WHAT IS REQUIRED » Please keep to the lines below from the one with "List each element's" through the one with "Document page, 1241x1754 pixels.", and restate them word for word, ends included.

DATA FOR THIS EXERCISE »
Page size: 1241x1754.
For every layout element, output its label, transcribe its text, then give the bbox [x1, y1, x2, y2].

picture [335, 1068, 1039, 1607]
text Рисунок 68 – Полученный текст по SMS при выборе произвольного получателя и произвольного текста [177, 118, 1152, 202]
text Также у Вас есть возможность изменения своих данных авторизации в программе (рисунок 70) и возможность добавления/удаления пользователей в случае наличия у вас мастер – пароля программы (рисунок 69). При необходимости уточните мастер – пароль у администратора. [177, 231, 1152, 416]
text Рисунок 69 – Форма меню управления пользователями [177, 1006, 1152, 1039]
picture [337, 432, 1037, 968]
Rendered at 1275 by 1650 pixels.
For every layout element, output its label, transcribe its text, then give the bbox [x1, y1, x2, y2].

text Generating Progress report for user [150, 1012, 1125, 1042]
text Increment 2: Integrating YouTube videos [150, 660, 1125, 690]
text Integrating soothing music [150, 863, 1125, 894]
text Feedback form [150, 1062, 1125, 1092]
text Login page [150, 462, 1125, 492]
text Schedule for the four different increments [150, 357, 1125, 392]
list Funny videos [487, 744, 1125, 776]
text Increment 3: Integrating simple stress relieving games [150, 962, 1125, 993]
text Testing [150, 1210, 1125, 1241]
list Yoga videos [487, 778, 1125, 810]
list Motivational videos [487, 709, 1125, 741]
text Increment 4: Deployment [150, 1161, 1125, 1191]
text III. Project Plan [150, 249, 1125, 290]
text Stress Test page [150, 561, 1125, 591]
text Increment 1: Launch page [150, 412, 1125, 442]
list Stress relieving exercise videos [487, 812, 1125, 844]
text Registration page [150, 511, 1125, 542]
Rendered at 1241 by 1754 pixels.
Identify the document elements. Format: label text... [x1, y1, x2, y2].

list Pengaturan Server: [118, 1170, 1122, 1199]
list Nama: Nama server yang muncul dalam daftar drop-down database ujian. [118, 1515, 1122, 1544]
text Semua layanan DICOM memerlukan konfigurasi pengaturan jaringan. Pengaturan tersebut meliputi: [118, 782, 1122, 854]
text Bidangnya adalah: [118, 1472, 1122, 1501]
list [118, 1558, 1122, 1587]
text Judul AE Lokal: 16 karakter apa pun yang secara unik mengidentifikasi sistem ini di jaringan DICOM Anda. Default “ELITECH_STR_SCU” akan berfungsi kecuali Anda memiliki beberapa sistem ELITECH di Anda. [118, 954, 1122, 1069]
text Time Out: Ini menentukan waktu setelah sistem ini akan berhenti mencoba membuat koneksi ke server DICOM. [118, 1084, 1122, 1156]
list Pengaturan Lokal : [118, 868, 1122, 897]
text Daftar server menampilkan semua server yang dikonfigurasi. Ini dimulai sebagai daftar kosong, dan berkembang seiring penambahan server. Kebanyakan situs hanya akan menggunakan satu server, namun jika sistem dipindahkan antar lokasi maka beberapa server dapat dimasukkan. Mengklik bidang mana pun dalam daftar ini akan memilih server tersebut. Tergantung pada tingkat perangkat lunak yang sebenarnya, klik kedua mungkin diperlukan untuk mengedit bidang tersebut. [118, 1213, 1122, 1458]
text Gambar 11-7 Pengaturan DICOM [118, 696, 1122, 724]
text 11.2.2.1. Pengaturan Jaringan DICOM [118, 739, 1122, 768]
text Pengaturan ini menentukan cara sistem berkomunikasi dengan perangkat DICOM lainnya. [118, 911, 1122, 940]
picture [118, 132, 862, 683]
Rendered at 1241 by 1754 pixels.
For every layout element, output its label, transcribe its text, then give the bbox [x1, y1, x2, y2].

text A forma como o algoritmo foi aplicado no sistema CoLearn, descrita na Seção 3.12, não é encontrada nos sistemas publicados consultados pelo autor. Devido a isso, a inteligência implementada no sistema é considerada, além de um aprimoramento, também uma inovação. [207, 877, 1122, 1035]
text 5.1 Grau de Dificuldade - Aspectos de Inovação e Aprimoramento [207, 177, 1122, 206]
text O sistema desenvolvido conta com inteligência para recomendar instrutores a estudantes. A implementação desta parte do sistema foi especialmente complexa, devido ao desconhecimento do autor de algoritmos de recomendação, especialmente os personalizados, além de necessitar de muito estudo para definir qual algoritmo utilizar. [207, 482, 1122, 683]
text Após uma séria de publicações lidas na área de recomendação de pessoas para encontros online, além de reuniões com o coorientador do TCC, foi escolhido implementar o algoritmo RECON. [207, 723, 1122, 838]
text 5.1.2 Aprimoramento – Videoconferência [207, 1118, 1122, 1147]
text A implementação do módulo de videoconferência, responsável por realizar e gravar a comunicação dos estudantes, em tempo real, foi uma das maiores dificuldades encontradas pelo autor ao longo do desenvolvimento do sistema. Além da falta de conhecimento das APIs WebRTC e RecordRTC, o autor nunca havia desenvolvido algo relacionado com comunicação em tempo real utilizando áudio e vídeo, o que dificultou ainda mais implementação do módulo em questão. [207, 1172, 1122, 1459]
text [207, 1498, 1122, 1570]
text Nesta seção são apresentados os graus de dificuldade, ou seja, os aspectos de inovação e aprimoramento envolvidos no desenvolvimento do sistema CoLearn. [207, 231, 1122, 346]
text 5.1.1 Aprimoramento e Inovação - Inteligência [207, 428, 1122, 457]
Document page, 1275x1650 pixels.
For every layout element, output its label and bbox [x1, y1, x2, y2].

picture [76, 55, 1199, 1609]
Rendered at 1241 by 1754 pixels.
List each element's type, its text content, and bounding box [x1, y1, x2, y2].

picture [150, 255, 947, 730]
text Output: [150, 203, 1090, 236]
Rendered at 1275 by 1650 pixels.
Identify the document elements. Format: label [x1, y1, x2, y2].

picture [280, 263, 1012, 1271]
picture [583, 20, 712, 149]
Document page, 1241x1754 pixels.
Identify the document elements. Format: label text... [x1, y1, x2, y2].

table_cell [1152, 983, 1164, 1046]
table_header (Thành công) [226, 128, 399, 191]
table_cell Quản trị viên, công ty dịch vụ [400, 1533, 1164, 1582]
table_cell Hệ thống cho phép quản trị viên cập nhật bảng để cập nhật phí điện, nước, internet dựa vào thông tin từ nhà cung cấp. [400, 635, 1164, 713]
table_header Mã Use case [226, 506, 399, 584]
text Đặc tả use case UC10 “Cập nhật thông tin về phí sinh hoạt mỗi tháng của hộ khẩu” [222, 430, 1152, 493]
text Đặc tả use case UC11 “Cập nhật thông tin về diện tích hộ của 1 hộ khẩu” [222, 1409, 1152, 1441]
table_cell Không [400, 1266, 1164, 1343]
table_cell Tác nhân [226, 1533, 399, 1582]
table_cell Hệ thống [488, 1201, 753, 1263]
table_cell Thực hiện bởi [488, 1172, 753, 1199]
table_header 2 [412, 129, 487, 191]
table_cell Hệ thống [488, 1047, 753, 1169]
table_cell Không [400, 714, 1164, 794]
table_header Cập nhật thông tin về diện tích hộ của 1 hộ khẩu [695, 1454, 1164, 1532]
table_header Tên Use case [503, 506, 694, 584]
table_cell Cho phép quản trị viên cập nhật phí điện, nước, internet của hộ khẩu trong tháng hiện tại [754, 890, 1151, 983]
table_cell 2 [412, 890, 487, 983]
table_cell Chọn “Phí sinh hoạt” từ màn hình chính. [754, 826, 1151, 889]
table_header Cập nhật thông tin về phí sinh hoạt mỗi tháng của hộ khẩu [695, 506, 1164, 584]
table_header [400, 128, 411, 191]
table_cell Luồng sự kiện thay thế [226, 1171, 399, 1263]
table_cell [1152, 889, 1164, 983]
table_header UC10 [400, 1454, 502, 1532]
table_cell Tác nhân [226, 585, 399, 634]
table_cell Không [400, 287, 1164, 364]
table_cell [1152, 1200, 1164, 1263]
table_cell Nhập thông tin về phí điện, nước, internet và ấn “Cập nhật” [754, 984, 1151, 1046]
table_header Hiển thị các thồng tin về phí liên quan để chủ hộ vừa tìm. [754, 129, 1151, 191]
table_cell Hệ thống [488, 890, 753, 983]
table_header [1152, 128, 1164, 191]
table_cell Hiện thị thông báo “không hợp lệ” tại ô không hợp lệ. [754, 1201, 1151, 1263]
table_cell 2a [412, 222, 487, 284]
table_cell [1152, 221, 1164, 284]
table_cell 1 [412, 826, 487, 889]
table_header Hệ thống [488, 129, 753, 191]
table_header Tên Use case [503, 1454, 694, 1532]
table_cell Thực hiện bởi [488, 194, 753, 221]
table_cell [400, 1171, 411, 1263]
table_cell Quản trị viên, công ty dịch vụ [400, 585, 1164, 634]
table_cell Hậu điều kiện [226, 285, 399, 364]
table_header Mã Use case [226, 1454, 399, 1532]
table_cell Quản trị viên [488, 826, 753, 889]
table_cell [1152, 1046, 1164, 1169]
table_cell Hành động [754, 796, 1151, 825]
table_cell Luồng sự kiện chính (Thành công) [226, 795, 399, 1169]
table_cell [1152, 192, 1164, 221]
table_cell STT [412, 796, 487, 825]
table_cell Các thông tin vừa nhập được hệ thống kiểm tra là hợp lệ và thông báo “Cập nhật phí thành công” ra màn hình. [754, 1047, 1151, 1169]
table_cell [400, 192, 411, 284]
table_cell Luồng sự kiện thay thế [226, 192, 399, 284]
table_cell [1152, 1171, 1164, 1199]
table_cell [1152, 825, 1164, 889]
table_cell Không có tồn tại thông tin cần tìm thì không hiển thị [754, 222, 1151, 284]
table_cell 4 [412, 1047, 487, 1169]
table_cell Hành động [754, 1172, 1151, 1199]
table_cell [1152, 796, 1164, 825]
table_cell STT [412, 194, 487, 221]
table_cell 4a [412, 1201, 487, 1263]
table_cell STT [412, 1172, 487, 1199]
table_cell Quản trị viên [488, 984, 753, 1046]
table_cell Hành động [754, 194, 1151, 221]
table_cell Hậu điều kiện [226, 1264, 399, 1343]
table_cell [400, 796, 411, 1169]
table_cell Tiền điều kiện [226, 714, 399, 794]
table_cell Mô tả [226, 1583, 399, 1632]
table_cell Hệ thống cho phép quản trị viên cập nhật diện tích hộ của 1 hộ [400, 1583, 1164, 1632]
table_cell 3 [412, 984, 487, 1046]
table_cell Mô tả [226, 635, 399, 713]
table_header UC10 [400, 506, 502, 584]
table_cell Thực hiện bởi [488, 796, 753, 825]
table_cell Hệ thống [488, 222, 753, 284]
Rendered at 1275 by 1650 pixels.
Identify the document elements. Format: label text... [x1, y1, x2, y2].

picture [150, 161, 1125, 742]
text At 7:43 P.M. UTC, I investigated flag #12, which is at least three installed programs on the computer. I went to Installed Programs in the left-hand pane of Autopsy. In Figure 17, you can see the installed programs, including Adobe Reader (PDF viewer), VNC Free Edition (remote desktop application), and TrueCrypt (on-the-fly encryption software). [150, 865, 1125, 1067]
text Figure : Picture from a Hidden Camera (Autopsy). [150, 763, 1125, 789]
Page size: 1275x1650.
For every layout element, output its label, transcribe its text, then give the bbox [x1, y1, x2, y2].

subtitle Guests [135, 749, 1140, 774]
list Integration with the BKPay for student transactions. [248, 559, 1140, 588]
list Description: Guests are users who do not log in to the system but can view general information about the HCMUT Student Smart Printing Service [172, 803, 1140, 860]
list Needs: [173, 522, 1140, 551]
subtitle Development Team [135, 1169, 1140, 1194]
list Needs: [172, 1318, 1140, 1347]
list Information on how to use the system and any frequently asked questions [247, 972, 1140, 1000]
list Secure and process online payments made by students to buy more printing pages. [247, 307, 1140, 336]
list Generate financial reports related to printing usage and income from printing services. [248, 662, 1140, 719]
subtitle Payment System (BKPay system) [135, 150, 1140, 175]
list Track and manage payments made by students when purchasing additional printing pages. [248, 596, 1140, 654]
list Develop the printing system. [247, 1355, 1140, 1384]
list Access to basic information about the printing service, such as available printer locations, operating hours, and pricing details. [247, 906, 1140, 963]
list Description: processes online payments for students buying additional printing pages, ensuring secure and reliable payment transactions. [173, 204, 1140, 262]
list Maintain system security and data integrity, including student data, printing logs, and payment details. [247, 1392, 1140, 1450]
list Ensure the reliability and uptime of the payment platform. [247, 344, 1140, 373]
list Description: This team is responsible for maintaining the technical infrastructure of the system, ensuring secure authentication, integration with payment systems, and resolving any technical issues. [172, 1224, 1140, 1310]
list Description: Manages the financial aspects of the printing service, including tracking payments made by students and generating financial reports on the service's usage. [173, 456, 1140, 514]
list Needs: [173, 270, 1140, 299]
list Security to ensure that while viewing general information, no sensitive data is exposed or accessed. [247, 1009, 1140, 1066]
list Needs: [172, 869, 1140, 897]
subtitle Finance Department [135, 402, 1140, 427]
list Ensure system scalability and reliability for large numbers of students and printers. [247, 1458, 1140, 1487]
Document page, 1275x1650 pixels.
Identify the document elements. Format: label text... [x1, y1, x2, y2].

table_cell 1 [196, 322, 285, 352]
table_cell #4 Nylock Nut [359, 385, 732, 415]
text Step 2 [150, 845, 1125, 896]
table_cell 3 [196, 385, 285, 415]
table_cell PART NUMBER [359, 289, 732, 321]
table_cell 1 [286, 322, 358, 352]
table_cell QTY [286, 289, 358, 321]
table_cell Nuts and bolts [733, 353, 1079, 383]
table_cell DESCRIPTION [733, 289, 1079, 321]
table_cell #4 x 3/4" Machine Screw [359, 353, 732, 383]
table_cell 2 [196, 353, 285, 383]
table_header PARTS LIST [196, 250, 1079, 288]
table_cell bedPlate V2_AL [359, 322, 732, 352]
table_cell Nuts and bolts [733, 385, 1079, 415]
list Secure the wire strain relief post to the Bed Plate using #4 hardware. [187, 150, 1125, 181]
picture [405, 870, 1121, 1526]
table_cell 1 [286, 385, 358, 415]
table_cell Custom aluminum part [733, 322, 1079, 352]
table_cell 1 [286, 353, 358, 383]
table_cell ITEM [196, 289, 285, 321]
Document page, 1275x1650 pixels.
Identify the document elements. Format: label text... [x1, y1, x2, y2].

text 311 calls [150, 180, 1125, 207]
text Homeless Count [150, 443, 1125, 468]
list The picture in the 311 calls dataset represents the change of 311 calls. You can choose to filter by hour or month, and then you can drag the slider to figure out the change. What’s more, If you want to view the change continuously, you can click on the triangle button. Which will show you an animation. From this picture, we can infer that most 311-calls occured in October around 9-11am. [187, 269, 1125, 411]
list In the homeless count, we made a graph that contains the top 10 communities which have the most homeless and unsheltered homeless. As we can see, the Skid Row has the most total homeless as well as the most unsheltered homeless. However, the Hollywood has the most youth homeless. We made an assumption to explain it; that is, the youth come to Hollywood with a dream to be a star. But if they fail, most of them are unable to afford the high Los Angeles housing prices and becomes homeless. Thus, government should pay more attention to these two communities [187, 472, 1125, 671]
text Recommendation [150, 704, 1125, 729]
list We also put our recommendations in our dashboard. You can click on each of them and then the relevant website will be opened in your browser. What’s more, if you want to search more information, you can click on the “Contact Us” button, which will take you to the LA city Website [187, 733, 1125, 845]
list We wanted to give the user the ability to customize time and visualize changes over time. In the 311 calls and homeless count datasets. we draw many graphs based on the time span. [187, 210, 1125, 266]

RESULT FOR THIS TASK »
List each element's type, its text content, and bounding box [x1, y1, x2, y2].

picture [150, 255, 947, 730]
text Output: [150, 203, 1090, 236]
Rendered at 1275 by 1650 pixels.
Identify the document elements. Format: label [x1, y1, x2, y2].

picture [280, 263, 1012, 1271]
picture [583, 20, 712, 149]
Document page, 1241x1754 pixels.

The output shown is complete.